I kind of doubt anybody reading this doesn't know this already, but basically, in the mid-1980s, some very boring person at DC Comics concluded that their funnybooks were too confusing and too full of parallel universes and they should start over, if not from scratch, then close enough to it. They'd discard decades of baggage and unpopular continuity and make some big changes that should probably never have been changed, inspiring a few breath-holding child readers who would, one day, grow up to write comics, to swear that one day, if they ever had the chance, they would, in turn, "fix" all these unpopular and unnecessary "fixes" that DC was inflicting upon its characters and stories. One of these "fixes" was getting rid of Supergirl.

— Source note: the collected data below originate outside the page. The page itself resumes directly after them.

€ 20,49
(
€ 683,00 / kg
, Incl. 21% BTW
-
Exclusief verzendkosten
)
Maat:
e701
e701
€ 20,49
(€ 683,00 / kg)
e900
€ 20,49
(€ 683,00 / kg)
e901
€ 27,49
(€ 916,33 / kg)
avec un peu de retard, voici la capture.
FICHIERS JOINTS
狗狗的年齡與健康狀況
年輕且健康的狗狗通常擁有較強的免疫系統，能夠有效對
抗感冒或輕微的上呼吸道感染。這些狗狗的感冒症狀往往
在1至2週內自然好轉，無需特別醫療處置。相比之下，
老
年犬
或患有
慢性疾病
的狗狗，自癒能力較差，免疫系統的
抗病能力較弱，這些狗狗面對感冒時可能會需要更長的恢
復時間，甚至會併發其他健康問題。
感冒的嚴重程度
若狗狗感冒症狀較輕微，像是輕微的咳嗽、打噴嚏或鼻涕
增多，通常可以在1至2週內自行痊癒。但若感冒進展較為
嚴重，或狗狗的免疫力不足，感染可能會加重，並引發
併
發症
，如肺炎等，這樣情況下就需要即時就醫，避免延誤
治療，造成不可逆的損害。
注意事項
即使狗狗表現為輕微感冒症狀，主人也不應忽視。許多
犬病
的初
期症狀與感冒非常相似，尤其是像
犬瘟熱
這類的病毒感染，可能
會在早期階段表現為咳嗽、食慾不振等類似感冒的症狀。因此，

The Girl of Steel had first been devised in the 1950s, and despite a very troubled publishing history, she had been a huge success in merchandising and toy sales, and even had a 1984 feature film do some small business. But in the new "fix," Superman would truly be the
last son of Krypton; its only survivor. He'd have no cousins, and no Bottle City of Kandor with a million shrunken Kryptonians living in his Fortress of Solitude. Supergirl had to go, leaving a dozen writers, as talented and as far afield as Peter David and Evan Dorkin, spending the last thirty years coming up with new versions of the character to keep the trademark alive and selling T-shirts while not letting Superman have any girl cousins. For a few years, there was a Supergirl in a white T-shirt, and for a few years, there was a purple blob who shapeshifted into the trademarked look, and for a few years, there was a Supergirl with firey angel wings, and, of course, all that anybody remembers is that "Supergirl is Superman's cousin."
But it's one thing to have Brainiac 5 mourn the girlfriend he never could really have on the thousandth anniversary of her death at the hands of the evil Anti-Monitor. It's about to be quite another to have him mourn somebody who... never existed?
The breath-holding children who write comics for DC today and seem to want everything to be like it was in the late '70s and early '80s, only, you know, more violent and bloodthirsty and unreadable, will sadly be shown, as this Reread unfolds, to have something of a point.